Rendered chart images
■ ■ ■ ■
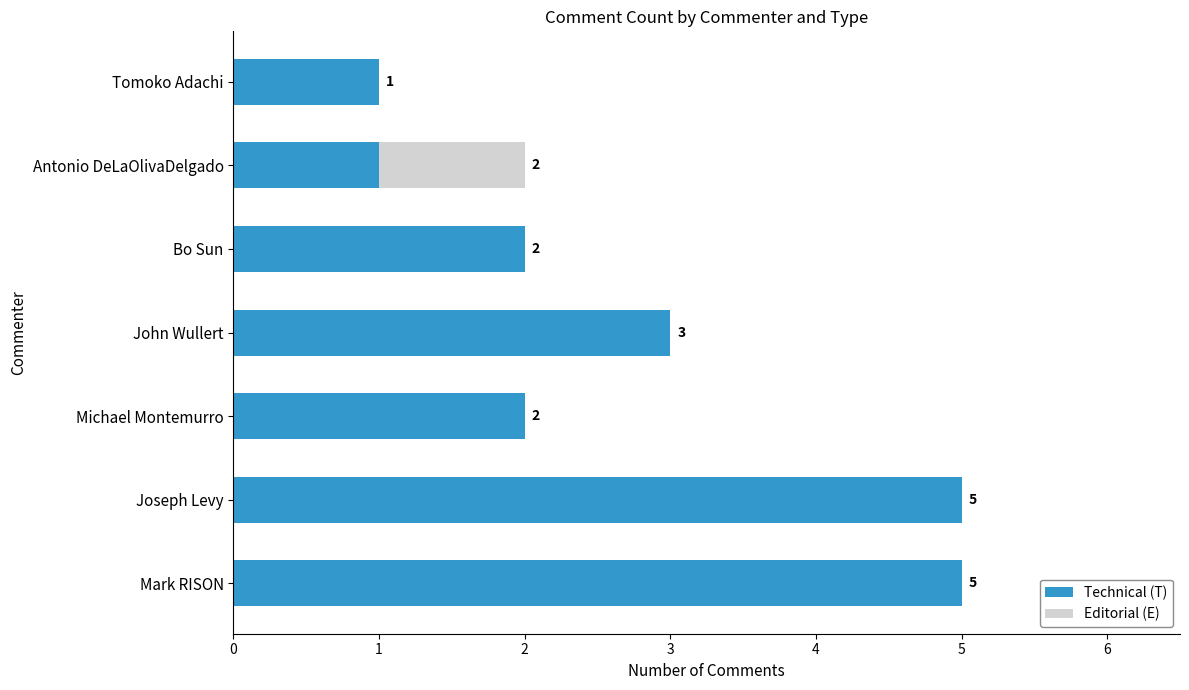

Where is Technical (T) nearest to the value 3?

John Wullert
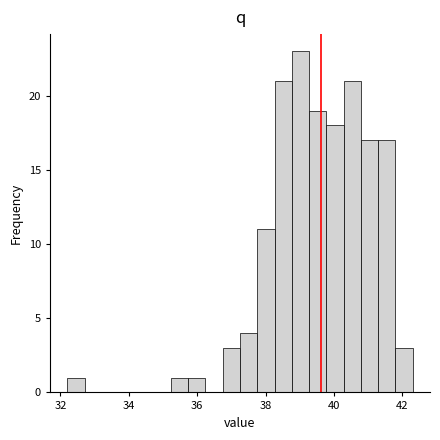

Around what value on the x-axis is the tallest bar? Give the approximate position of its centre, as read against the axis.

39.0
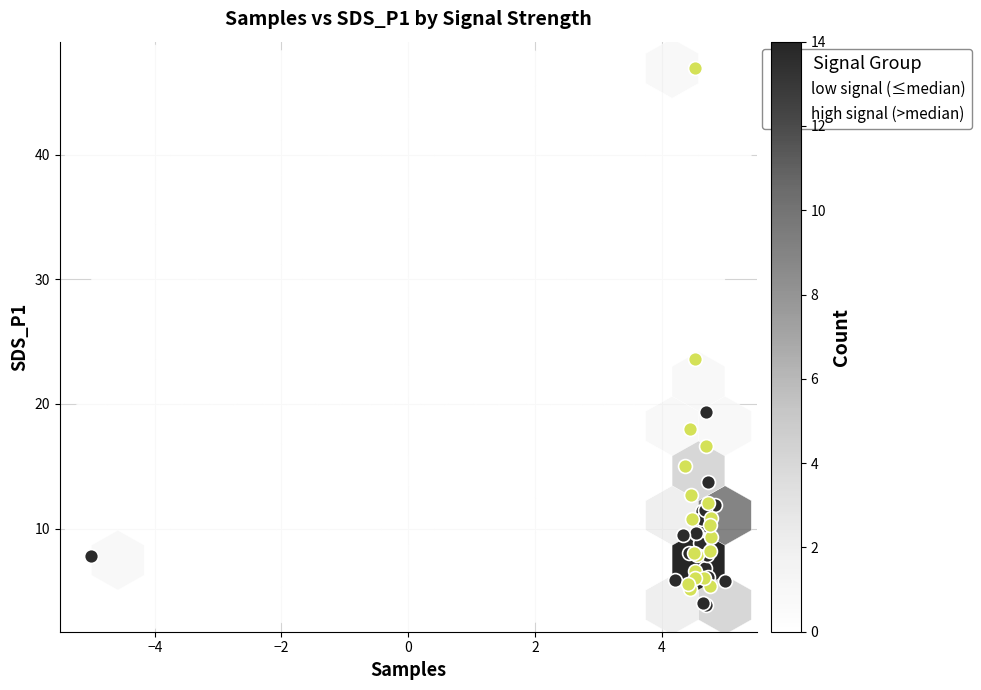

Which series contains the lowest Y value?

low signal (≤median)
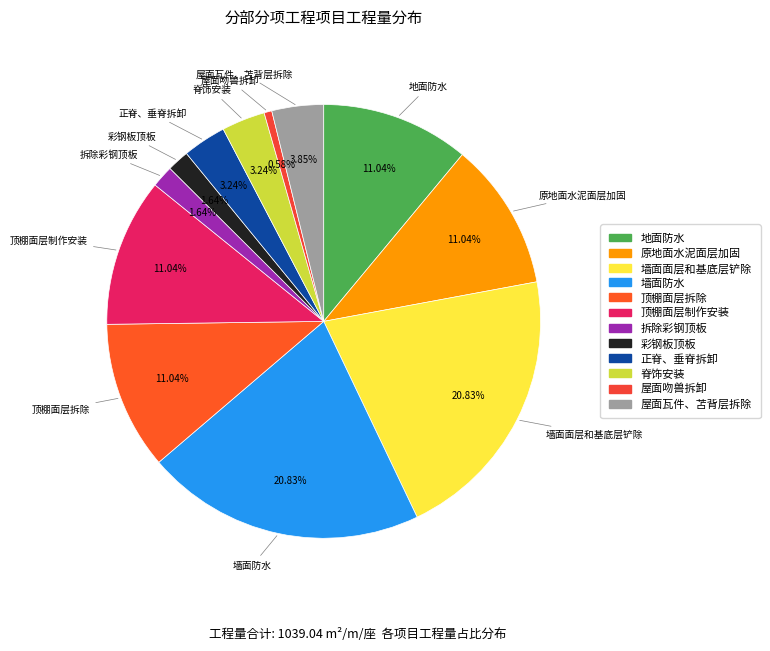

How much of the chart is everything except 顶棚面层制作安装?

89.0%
■ ■ ■ ■
Work instructions: Transcribe every line of the entries above word for word, leaving out the pictures.

Written response:
Where is Technical (T) nearest to the value 3?

John Wullert

Around what value on the x-axis is the tallest bar? Give the approximate position of its centre, as read against the axis.

39.0

Which series contains the lowest Y value?

low signal (≤median)

How much of the chart is everything except 顶棚面层制作安装?

89.0%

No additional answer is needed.